The tone of the article kind of irks me by suggesting that environmentalists are doing studies on the effects of lead shot to limit gun ownership. That seems like a stretch to me. The UCWF sure didn't set out to ban lead shot, but if it turns out that lead is harming the resource, well then the lead will have to go. 

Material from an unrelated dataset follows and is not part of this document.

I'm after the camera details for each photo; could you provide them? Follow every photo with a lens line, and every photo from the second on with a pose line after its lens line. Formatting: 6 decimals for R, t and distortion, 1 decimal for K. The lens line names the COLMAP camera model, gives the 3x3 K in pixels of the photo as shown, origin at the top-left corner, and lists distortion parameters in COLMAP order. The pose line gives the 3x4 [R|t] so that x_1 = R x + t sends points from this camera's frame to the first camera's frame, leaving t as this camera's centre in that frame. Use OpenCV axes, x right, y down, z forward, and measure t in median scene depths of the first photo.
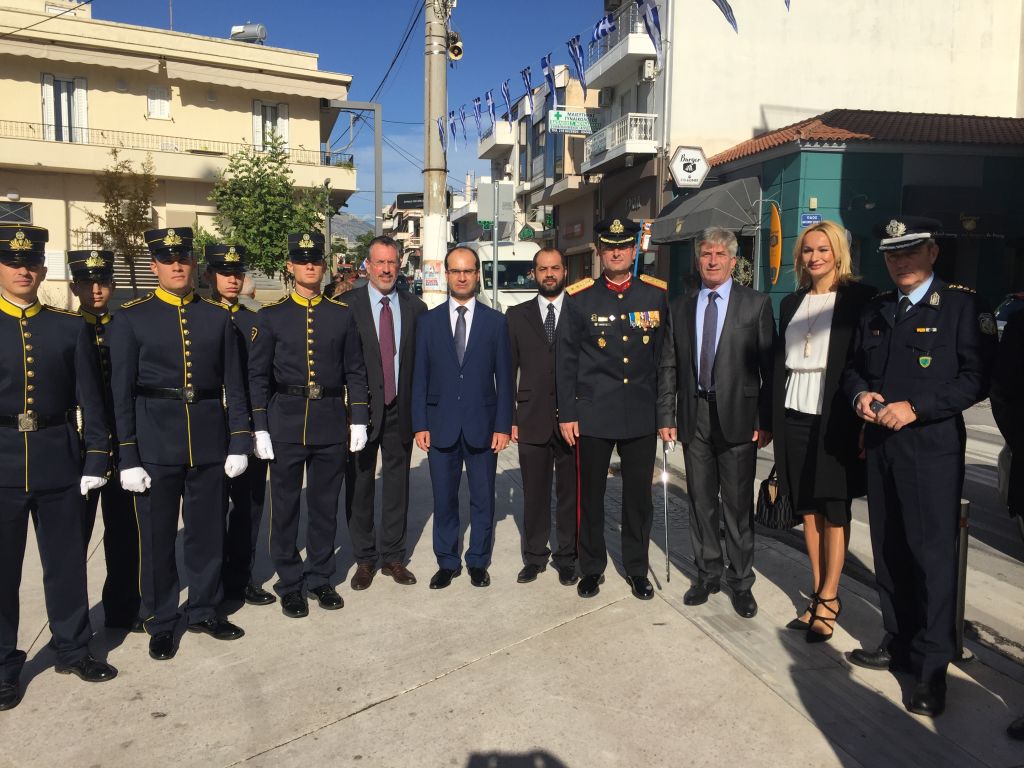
lens RADIAL K [[866.6, 0, 512.0], [0, 866.6, 384.0], [0, 0, 1]] dist [0.074066, -0.103956]
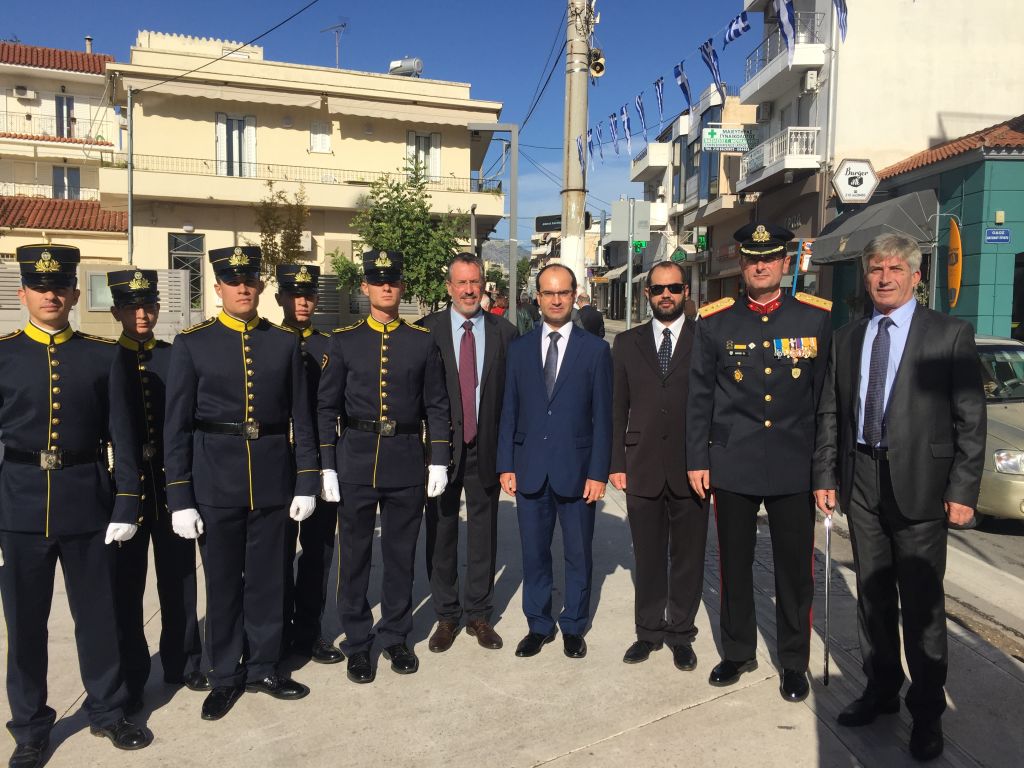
lens RADIAL K [[866.6, 0, 512.0], [0, 866.6, 384.0], [0, 0, 1]] dist [0.074066, -0.103956]
pose [[0.984409, 0.011946, -0.175488, 0.045074], [-0.016847, 0.999508, -0.026465, -0.011683], [0.175085, 0.029008, 0.984126, 0.117680]]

I've never seen a study which suggests rifle fired lead is having a detrimental environmental impact, and I sure hope shotgun lead continues to be allowed at gun ranges, but if they outlaw it for hunting, I'll put up with it if it means that there will be more game to hunt. Besides, I'm less likely to pull the trigger on that 55 yard crosser when the shells cost a $1 a piece!


----------



## Ryfly (Sep 13, 2007)

Trooper said:


> The tone of the article kind of irks me by suggesting that environmentalists are doing studies on the effects of lead shot to limit gun ownership. That seems like a stretch to me.


Keep dreaming.


----------



## Huge29 (Sep 17, 2007)

Trooper said:


> Besides, I'm less likely to pull the trigger on that 55 yard crosser when the shells cost a $1 a piece!


...where to start? So, a sin tax if you will?


----------



## jhunter (Dec 14, 2007)

The next article you see will be the "Effects of copper jacketed ammo" and some one will be crying about how the fragments of copper from center fire guns is cutting the hooves and mouths of our 4 legged table fare. :roll:


----------